Je voudrais d'abord remercier Mme la rapporteure et l'ensemble des auteurs d'amendements ayant pour objet de rétablir l'article 1er, supprimé par le Sénat. Mme la rapporteure de la commission des lois du Sénat, auteure de l'amendement de suppression, s'appuyait essentiellement sur l'argument consistant à vouloir éviter la guerre des polices pouvant résulter de la création d'un service supplémentaire.
J'insiste sur le fait que le nouveau service n'aurait pas vocation à s'autosaisir : c'est le procureur de la République ou un juge qui déciderait de confier telle ou telle enquête à un service instructeur – la BNRDF, le SNDJ, la police fiscale ou la police judiciaire. Il me semble pour le moins étonnant de reconnaître que la justice dispose des compétences et de l'opportunité des poursuites en matière de fraude fiscale, tout en refusant de la laisser choisir, entre les différents services susceptibles d'intervenir, celui qui lui paraît le plus compétent pour chaque affaire.

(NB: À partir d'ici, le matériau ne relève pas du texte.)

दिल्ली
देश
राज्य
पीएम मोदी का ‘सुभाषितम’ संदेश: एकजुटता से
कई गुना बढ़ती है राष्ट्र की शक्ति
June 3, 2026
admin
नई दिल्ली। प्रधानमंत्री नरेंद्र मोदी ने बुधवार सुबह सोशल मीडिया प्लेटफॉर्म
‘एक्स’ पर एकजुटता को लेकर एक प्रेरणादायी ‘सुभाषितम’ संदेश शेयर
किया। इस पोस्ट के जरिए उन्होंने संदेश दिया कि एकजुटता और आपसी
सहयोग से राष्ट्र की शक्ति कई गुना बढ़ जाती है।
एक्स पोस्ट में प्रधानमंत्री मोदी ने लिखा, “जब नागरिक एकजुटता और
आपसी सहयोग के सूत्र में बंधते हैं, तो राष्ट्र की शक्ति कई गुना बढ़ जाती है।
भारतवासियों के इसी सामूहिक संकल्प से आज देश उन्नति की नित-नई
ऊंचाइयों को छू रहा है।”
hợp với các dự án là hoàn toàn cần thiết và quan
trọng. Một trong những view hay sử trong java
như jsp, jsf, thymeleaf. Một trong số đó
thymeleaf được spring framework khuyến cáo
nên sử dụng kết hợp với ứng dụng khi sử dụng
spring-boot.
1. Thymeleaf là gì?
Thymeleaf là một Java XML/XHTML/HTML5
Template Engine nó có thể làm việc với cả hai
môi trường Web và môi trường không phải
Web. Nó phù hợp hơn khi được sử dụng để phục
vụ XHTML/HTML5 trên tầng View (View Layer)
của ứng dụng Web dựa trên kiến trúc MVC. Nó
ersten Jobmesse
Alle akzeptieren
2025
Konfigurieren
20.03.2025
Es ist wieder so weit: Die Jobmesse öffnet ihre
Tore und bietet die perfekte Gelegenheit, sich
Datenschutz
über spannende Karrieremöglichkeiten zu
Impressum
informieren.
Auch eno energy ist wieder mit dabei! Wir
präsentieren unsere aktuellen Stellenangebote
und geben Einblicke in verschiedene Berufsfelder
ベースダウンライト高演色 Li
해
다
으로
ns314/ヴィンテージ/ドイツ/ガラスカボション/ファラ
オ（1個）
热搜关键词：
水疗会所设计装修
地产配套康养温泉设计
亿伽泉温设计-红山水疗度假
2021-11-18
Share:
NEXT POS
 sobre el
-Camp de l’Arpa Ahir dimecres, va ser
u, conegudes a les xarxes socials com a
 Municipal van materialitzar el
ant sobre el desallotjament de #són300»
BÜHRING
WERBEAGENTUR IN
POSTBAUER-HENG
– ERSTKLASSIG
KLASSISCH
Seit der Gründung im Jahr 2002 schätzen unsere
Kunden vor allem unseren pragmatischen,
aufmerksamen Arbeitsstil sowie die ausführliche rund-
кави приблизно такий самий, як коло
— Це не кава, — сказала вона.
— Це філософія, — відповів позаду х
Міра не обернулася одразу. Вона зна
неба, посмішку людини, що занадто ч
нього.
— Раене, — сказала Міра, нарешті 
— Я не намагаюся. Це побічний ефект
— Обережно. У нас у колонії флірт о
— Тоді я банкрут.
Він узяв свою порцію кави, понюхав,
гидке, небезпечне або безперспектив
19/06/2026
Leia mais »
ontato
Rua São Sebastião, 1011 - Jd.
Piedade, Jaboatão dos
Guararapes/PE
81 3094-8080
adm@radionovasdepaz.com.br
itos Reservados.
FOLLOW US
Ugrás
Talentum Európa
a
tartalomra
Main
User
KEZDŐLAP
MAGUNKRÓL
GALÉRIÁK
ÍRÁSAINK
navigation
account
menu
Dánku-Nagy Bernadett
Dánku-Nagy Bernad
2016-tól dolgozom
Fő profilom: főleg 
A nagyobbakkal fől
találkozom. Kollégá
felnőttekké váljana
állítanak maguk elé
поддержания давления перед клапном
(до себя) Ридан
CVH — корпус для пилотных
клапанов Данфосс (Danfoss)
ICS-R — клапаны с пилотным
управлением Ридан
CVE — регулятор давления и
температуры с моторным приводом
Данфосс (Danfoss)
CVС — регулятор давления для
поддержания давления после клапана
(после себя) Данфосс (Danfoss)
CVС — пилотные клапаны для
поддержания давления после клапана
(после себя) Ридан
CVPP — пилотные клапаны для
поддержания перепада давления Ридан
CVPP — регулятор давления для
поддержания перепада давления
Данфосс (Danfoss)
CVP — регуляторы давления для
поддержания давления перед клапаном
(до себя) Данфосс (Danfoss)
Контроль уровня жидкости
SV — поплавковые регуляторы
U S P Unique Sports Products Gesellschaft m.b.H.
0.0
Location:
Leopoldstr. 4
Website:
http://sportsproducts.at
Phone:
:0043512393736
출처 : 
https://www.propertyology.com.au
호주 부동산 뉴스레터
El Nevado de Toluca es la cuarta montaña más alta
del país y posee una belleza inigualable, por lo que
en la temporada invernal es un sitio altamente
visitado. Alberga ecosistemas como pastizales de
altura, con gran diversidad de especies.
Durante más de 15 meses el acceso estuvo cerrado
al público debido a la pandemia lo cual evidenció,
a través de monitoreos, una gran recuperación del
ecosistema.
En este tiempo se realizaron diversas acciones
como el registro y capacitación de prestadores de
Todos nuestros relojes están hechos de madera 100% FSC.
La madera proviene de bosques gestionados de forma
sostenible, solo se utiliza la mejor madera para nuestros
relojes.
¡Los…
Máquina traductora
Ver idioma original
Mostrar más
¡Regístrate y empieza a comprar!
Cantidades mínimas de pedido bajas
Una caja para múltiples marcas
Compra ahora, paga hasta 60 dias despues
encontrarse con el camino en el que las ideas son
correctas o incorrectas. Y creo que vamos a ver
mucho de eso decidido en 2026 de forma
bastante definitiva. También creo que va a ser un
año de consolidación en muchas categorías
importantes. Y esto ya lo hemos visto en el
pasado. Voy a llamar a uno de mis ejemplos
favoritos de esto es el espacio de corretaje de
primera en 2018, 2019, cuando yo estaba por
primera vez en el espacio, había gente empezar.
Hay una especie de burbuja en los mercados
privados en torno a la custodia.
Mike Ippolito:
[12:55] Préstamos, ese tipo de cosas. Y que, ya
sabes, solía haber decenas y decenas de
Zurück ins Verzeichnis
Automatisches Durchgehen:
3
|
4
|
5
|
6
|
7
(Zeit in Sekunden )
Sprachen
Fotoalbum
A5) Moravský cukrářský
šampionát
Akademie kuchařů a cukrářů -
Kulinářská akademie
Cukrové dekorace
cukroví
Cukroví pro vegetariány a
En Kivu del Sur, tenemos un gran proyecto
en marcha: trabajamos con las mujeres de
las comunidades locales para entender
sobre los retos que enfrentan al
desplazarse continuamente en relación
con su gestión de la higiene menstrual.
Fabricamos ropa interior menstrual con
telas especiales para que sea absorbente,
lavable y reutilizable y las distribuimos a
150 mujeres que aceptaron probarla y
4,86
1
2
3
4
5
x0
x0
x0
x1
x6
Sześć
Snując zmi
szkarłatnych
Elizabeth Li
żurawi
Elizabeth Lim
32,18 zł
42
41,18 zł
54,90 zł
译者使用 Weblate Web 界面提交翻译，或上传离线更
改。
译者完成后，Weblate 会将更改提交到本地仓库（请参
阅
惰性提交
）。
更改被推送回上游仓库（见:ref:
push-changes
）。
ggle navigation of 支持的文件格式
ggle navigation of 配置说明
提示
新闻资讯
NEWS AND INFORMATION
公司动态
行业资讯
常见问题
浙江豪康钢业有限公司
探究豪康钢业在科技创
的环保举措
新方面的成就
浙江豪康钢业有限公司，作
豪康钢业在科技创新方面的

Si le service de police fiscale dispose aujourd'hui de compétences importantes – il peut notamment procéder à des perquisitions –, la question de ses moyens, en particulier de ses effectifs, se pose. Pour répondre à la question qui m'a été posée, je vous confirme que ses effectifs ne seront pas pris sur ceux de la BNRDF, c'est-à-dire du ministère de l'intérieur. Il y a, au sein du ministère de l'intérieur, des agents du fisc français – personnellement, je regrette qu'ils ne soient pas responsables des enquêtes, ce qui pose parfois problème.
Il ne s'agit pas, pour le ministère de l'action et des comptes publics – j'ai d'ailleurs écrit en ce sens au ministre de l'intérieur, et je tiens à disposition des rapporteurs les documents engageant mon administration sur ce point –, de retirer des effectifs équivalents temps plein à la BNRDF ni au ministère de l'intérieur. Pour répondre précisément à la question de Mme Pires Beaune, nous allons créer dans un premier temps, c'est-à-dire d'ici à la fin de 2019 ou au début de 2020, une trentaine de postes, puis une cinquantaine d'ici la fin du quinquennat. Le temps sera alors venu d'évaluer le fonctionnement de ce service – je pense qu'il est important que le Parlement et que les administrations le fassent.
Le service d'enquête douanière instauré il y a quelques années par M. Perben et qui avait, lors de sa création, suscité à peu près les mêmes débats, a largement démontré son efficacité, et c'est bien à côté de ce service d'enquête douanière, qui a atteint un excellent niveau de maturité et de compétence, que doit prendre place le nouveau service de police fiscale – quand je dis « à côté », c'est aussi au sens littéral du terme, car les locaux des deux services seront proches, et partageront certaines formations dispensées par les douaniers.
Je vous confirme que le service sera créé grâce à des recrutements spécifiques, même s'il sera fait appel aux compétences et au savoir-faire propres aux services de contrôle fiscal existants, et je précise qu'il interviendra dans des domaines très spécialisés, notamment celui de la TVA, qui constitue une grande partie des plaintes fiscales déposées – ce qui est assez somme toute logique, dans la mesure où la TVA représente la principale recette fiscale de l'État. Les enquêtes relatives au blanchiment, à la contrefaçon ou aux stupéfiants sont généralement confiées au service des enquêtes douanières, alors que celles concernant des sujets plus larges relèvent plutôt des attributions de la BNRDF, qui a un grand nombre de plaintes à instruire – à ma connaissance, elle en a plus de 500 à traiter à l'heure actuelle, certaines nécessitant parfois plusieurs années d'enquête, et elle règle entre 30 et 50 affaires par an. Quant aux affaires relevant manifestement de la fraude fiscale, on peut imaginer qu'elles seront plutôt confiées à la police fiscale. Cela dit, il appartiendra au juge et au procureur de la République de choisir tel ou tel service, en fonction de la nature de l'affaire.
Pour conclure, je vous redis que nous ne prendrons pas d'effectifs à la BNRDF pour créer la police fiscale, et je suis disposé à le réaffirmer dans l'hémicycle le moment venu.